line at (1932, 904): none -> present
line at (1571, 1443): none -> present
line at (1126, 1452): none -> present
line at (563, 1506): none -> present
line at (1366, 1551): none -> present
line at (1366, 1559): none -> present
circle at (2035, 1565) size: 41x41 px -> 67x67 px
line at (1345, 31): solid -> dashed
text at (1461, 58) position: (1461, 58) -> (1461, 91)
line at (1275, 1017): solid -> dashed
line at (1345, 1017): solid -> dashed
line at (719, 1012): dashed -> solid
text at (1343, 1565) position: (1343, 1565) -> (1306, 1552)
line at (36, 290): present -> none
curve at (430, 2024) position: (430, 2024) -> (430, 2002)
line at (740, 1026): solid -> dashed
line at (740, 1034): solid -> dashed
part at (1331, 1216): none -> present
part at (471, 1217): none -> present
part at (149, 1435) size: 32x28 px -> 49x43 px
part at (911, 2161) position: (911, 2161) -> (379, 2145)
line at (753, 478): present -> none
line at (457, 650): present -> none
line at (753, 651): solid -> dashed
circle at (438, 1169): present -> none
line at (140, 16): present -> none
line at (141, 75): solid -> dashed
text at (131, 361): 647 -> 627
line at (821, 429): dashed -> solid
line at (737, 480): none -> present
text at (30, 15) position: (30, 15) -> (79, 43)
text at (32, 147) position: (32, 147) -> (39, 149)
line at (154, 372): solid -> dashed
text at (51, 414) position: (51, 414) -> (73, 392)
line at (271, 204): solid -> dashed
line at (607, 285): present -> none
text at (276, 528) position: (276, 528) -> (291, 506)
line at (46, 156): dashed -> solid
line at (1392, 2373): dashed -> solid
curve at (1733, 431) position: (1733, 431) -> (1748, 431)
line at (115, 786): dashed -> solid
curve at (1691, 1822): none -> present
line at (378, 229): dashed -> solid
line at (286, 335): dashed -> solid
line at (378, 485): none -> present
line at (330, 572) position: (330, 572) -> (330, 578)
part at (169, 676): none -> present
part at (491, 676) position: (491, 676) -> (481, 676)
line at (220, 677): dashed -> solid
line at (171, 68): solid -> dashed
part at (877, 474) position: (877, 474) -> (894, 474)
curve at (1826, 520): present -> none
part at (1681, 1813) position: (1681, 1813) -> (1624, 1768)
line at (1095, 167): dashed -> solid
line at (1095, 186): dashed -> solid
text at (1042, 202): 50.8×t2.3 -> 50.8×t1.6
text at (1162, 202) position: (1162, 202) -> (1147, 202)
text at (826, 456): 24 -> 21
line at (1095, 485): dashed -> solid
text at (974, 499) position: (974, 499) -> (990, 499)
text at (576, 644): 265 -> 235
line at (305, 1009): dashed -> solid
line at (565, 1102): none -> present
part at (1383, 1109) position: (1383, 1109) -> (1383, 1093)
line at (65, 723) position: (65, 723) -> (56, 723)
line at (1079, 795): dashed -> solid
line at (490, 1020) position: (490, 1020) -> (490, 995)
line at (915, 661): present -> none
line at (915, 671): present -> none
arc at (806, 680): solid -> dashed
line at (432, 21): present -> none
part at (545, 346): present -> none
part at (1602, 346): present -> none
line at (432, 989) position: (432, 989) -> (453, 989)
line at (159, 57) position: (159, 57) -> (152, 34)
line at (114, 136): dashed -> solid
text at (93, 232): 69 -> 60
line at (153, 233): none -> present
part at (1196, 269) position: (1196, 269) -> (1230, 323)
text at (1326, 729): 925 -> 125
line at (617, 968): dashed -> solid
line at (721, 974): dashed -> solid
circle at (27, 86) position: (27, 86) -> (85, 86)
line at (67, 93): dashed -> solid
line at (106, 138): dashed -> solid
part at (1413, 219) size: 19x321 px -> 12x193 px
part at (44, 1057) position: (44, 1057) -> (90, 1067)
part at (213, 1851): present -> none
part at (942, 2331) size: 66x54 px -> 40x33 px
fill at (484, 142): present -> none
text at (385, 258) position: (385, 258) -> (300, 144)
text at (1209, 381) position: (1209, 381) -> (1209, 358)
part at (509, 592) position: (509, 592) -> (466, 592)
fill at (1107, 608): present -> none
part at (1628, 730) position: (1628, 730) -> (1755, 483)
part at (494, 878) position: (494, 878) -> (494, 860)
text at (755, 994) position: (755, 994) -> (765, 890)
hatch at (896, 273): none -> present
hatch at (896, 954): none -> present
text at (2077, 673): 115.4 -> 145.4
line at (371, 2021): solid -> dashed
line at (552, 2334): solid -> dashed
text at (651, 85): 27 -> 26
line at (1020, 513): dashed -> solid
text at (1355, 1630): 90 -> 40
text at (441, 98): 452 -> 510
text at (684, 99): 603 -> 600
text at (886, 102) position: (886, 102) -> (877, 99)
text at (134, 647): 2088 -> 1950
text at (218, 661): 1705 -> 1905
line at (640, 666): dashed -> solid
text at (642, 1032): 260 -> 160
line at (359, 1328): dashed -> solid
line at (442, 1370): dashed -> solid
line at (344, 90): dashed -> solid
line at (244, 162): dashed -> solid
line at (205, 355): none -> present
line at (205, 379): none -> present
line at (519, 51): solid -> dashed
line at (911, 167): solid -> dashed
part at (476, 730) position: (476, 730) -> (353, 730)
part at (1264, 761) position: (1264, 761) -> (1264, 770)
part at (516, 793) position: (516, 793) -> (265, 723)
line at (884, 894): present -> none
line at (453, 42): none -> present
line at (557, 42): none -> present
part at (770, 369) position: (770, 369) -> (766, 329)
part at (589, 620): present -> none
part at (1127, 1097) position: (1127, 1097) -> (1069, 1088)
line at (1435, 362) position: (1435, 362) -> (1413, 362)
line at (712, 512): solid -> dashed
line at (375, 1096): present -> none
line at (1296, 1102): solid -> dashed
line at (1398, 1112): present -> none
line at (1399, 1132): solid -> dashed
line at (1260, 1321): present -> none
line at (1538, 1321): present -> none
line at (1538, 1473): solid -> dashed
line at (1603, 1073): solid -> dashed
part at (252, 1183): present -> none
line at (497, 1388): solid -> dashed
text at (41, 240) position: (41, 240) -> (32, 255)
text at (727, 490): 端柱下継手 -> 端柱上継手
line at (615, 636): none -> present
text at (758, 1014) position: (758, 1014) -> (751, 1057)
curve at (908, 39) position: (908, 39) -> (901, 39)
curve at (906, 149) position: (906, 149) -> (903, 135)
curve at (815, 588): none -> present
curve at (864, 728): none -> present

--*--

▶ **Task objective**:
Output verbatim the listing lines from the start of the listing through the line containing "line at (821, 429): dashed -> solid", both ends included.

▶ **Expected answer**:
line at (1932, 904): none -> present
line at (1571, 1443): none -> present
line at (1126, 1452): none -> present
line at (563, 1506): none -> present
line at (1366, 1551): none -> present
line at (1366, 1559): none -> present
circle at (2035, 1565) size: 41x41 px -> 67x67 px
line at (1345, 31): solid -> dashed
text at (1461, 58) position: (1461, 58) -> (1461, 91)
line at (1275, 1017): solid -> dashed
line at (1345, 1017): solid -> dashed
line at (719, 1012): dashed -> solid
text at (1343, 1565) position: (1343, 1565) -> (1306, 1552)
line at (36, 290): present -> none
curve at (430, 2024) position: (430, 2024) -> (430, 2002)
line at (740, 1026): solid -> dashed
line at (740, 1034): solid -> dashed
part at (1331, 1216): none -> present
part at (471, 1217): none -> present
part at (149, 1435) size: 32x28 px -> 49x43 px
part at (911, 2161) position: (911, 2161) -> (379, 2145)
line at (753, 478): present -> none
line at (457, 650): present -> none
line at (753, 651): solid -> dashed
circle at (438, 1169): present -> none
line at (140, 16): present -> none
line at (141, 75): solid -> dashed
text at (131, 361): 647 -> 627
line at (821, 429): dashed -> solid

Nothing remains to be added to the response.